Even if an expression is syntactically correct, it may trigger an error during execution. These are called exceptions.

Exceptions can occur for many reasons. For instance, consider the following example:

def json = parse_json["result"]
Error example from the RAI Console

This outputs an exception due to a wrong argument passed to the Rel built-in relation parse_json. The argument "result" doesn’t follow the expected JSON structure.

Another source of exceptions is nonconvergent computation, which is common when you’re using recursion. For instance, you may experience an unbound domain, i.e., recursive computations where there’s no fixpoint or where a fixpoint takes infinitely many iterations to reach. This happens in the following example where you compute the factorial but don’t state the fixpoint n:

def F[0] = 1
def F[n] = n * F[n-1]

This is the output:

Error example from the RAI Console

See Common Pitfalls in the Recursion guide for more details.
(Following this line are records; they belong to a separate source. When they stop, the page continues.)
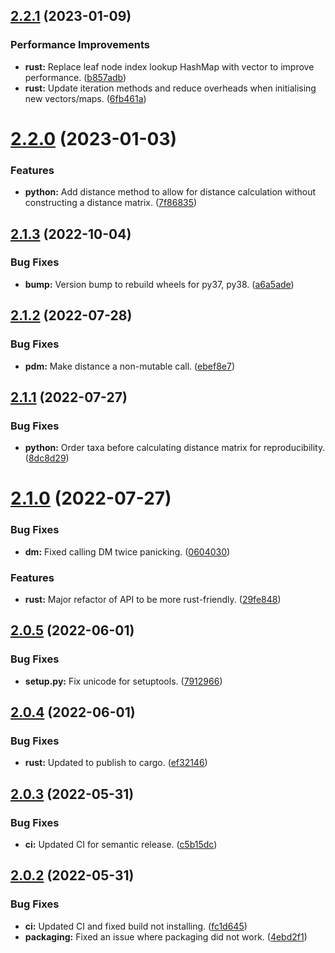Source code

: ## [2.2.1](https://github.com/aaronmussig/PhyloDM/compare/v2.2.0...v2.2.1) (2023-01-09)


### Performance Improvements

* **rust:** Replace leaf node index lookup HashMap with vector to improve performance. ([b857adb](https://github.com/aaronmussig/PhyloDM/commit/b857adbd67538bb58ec75896b0190bfe586ccbdf))
* **rust:** Update iteration methods and reduce overheads when initialising new vectors/maps. ([6fb461a](https://github.com/aaronmussig/PhyloDM/commit/6fb461abdf2df4d66d886bdb27c143aa38ea67f8))

# [2.2.0](https://github.com/aaronmussig/PhyloDM/compare/v2.1.3...v2.2.0) (2023-01-03)


### Features

* **python:** Add distance method to allow for distance calculation without constructing a distance matrix. ([7f86835](https://github.com/aaronmussig/PhyloDM/commit/7f868354dff4f08ecc992517227b072d82b1eff0))

## [2.1.3](https://github.com/aaronmussig/PhyloDM/compare/v2.1.2...v2.1.3) (2022-10-04)


### Bug Fixes

* **bump:** Version bump to rebuild wheels for py37, py38. ([a6a5ade](https://github.com/aaronmussig/PhyloDM/commit/a6a5ade17ac476286b909d1d0c083db32a4891dc))

## [2.1.2](https://github.com/aaronmussig/PhyloDM/compare/v2.1.1...v2.1.2) (2022-07-28)


### Bug Fixes

* **pdm:** Make distance a non-mutable call. ([ebef8e7](https://github.com/aaronmussig/PhyloDM/commit/ebef8e7979666f9d921ffb9641f5f929b4be3da6))

## [2.1.1](https://github.com/aaronmussig/PhyloDM/compare/v2.1.0...v2.1.1) (2022-07-27)


### Bug Fixes

* **python:** Order taxa before calculating distance matrix for reproducibility. ([8dc8d29](https://github.com/aaronmussig/PhyloDM/commit/8dc8d2991fb4998170e609d4e37a82d46459dcef))

# [2.1.0](https://github.com/aaronmussig/PhyloDM/compare/v2.0.5...v2.1.0) (2022-07-27)


### Bug Fixes

* **dm:** Fixed calling DM twice panicking. ([0604030](https://github.com/aaronmussig/PhyloDM/commit/0604030517e54e5e9fb0d580d4d13e91068e8b12))


### Features

* **rust:** Major refactor of API to be more rust-friendly. ([29fe848](https://github.com/aaronmussig/PhyloDM/commit/29fe848ff9fe08393ea08359fe13336ce9e8af86))

## [2.0.5](https://github.com/aaronmussig/PhyloDM/compare/v2.0.4...v2.0.5) (2022-06-01)


### Bug Fixes

* **setup.py:** Fix unicode for setuptools. ([7912966](https://github.com/aaronmussig/PhyloDM/commit/7912966c75c665938daad6d93c2168a75e793138))

## [2.0.4](https://github.com/aaronmussig/PhyloDM/compare/v2.0.3...v2.0.4) (2022-06-01)


### Bug Fixes

* **rust:** Updated to publish to cargo. ([ef32146](https://github.com/aaronmussig/PhyloDM/commit/ef32146be61c94c23bcabbf5f03f6e9794f60b77))

## [2.0.3](https://github.com/aaronmussig/PhyloDM/compare/v2.0.2...v2.0.3) (2022-05-31)


### Bug Fixes

* **ci:** Updated CI for semantic release. ([c5b15dc](https://github.com/aaronmussig/PhyloDM/commit/c5b15dcd8ff6f48c4890079203e24de33d3c2ec0))

## [2.0.2](https://github.com/aaronmussig/PhyloDM/compare/v2.0.1...v2.0.2) (2022-05-31)


### Bug Fixes

* **ci:** Updated CI and fixed build not installing. ([fc1d645](https://github.com/aaronmussig/PhyloDM/commit/fc1d6455d165143b0d2787b9f129e6aefc2221c6))
* **packaging:** Fixed an issue where packaging did not work. ([4ebd2f1](https://github.com/aaronmussig/PhyloDM/commit/4ebd2f1cccc714827d29c33c1ab30c54eaae52d2))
Finally, Rel ungrounded variables also return exceptions as error messages. See the Ungrounded Variable Error for more details.

Generally, to handle the exception, you need to fix the error that is triggering it. See the List of Error Messages for more details.

Note that the RAI Console helps you detect errors by displaying some information related to the error in the Message and Report fields. The same happens when using the RelationalAI SDKs. See the Result Structure section in any of the RelationalAI SDKs for more details.